_BRANO SCELTO_
######

Gli incestuosi figli di Adamo ed Eva

“Nessuno si accosterà ad alcuna sua parente carnale per scoprire la sua nudità.”

La Bibbia è chiara riguardo alla tassativa proibizione dell’incesto, tuttavia non manca di narrare numerosi casi di unioni fra familiari.

“Non scoprirai la nudità di tuo padre, né la nudità di tua madre: è tua madre; non scoprirai la sua nudità.” (Levitico, 18:7)

Lot, nipote di Abramo, aveva due figlie e con esse riuscì a fuggire da Sodoma, quando fu distrutta per volere divino a causa dell’empietà dei suoi abitanti. I tre, si narra, si rifugiarono in una grotta. La moglie dell’uomo era stata tramutata in statua di sale, per aver disobbedito alla raccomandazione divina di abbandonare la città senza voltarsi indietro e non c’erano uomini sopravvissuti nelle vicinanze. Le due donne ritenevano però necessario assicurarsi che la discendenza del loro padre continuasse, perciò decisero, prima la maggiore e poi la minore, di dar del vino da bere a Lot per concepire con lui senza che se ne accorgesse né ricordasse in seguito. Da queste unioni nacquero Moab, padre dei Moabiti e Ammon, padre degli Ammoniti.

######

Voci di dati archiviati
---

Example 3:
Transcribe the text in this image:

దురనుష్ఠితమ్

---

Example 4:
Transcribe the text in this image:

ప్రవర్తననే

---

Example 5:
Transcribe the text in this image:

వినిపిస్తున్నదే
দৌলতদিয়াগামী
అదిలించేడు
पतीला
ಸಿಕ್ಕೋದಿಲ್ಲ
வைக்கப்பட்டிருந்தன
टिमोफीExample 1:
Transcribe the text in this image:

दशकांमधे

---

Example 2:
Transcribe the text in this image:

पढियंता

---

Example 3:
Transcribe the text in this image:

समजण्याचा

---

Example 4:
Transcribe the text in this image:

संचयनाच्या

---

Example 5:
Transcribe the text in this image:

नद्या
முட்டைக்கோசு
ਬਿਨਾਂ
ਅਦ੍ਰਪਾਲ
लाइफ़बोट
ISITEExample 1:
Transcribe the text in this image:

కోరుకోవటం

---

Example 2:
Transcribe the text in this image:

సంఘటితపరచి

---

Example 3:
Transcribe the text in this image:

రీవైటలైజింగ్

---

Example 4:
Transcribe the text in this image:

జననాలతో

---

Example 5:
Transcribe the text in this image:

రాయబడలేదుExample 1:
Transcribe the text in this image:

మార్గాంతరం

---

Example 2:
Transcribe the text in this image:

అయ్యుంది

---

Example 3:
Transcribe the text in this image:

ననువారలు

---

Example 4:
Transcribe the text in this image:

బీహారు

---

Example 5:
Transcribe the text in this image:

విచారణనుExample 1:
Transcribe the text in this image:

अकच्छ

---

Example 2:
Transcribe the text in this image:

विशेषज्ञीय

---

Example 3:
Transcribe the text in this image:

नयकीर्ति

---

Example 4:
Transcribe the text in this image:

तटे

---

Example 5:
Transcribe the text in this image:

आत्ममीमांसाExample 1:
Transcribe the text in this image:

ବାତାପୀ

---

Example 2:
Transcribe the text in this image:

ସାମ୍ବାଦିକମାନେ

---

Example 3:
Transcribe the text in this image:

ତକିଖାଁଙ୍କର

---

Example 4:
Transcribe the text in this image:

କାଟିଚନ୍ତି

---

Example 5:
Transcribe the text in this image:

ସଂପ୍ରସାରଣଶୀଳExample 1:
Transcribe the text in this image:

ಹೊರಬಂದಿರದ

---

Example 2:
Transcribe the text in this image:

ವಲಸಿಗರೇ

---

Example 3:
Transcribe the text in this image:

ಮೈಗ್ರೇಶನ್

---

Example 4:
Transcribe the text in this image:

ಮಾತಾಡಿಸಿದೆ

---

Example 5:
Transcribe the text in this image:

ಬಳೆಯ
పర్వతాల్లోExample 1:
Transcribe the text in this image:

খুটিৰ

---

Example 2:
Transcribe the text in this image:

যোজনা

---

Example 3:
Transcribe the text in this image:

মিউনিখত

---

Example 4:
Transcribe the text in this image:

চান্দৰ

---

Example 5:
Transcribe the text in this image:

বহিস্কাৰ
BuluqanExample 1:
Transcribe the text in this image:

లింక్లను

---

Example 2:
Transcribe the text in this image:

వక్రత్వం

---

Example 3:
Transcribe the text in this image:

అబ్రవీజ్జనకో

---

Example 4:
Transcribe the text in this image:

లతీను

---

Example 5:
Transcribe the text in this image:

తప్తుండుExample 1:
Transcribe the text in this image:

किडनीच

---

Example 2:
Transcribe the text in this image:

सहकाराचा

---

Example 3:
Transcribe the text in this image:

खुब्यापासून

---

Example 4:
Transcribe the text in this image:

######

_CONSEGNE_
1) Rispondi a queste domande sul brano sull'incesto nella Bibbia:
(a) Da quale libro, capitolo e versetto viene la frase "Non scoprirai la nudità di tuo padre"?
(b) Di chi era nipote Lot?
(c) Come si chiamavano i due figli nati dalle unioni di Lot con le figlie?
2) Prosegui il brano sull'incesto nella Bibbia a partire dall'ultima frase, quella sulla nascita di Moab e Ammon.
I record sono materiale a sé, separato dal brano sull'incesto nella Bibbia.

_RISPOSTE_
1)
(a) Levitico, 18:7.
(b) Di Abramo.
(c) Moab e Ammon.

2)
Sul fatto che queste unioni incestuose siano realmente avvenute non concordano però tutte e tre le religioni che hanno la Bibbia come testo sacro. Per i musulmani, infatti, Lot è un profeta, che avrebbe sacrificato la verginità delle sue figlie ai Sodomiti pur di proteggere i due angeli venuti ad avvisarlo dell’imminente distruzione della sua città, ma che non può aver realmente dato origine a una discendenza incestuosa. Si tratterebbe dunque di una falsità, negata nel Corano.

“Non scoprirai la nudità della tua sorella, figliuola di tuo padre o figliuola di tua madre, sia essa nata in casa o nata fuori.” (Levitico, 18:9)

Convito_di_Ansalonne

Amnon, figlio di re Davide, si invaghì della sorellastra Tamar, donna descritta come bellissima. Consigliato dal cugino, egli si servì di uno stratagemma per restare solo con lei: si finse malato e fece richiesta al padre di avere del cibo preparato da lei. La richiesta fu accolta e, quando Tamar entrò nella sua stanza a portargli il cibo (frittelle), egli abusò di lei e poi la cacciò, con il potere derivatogli dall’essere il primogenito del re, infrangendo anche un’altra legge di allora: quella che imponeva a un uomo che avesse abusato di una donna di sposarla.

La punizione per l’incestuosa violenza venne due anni dopo, per mano dell’altro fratellastro, Assalonne, il quale, dato un rifugio a Tamar e scoperta la colpa di Amnon, lo fece uccidere in occasione di un banchetto, quando era troppo ubriaco per reagire.

Ma la Bibbia non è l’unico testo alla base di religioni che tratta il tema dell’unione fra consanguinei.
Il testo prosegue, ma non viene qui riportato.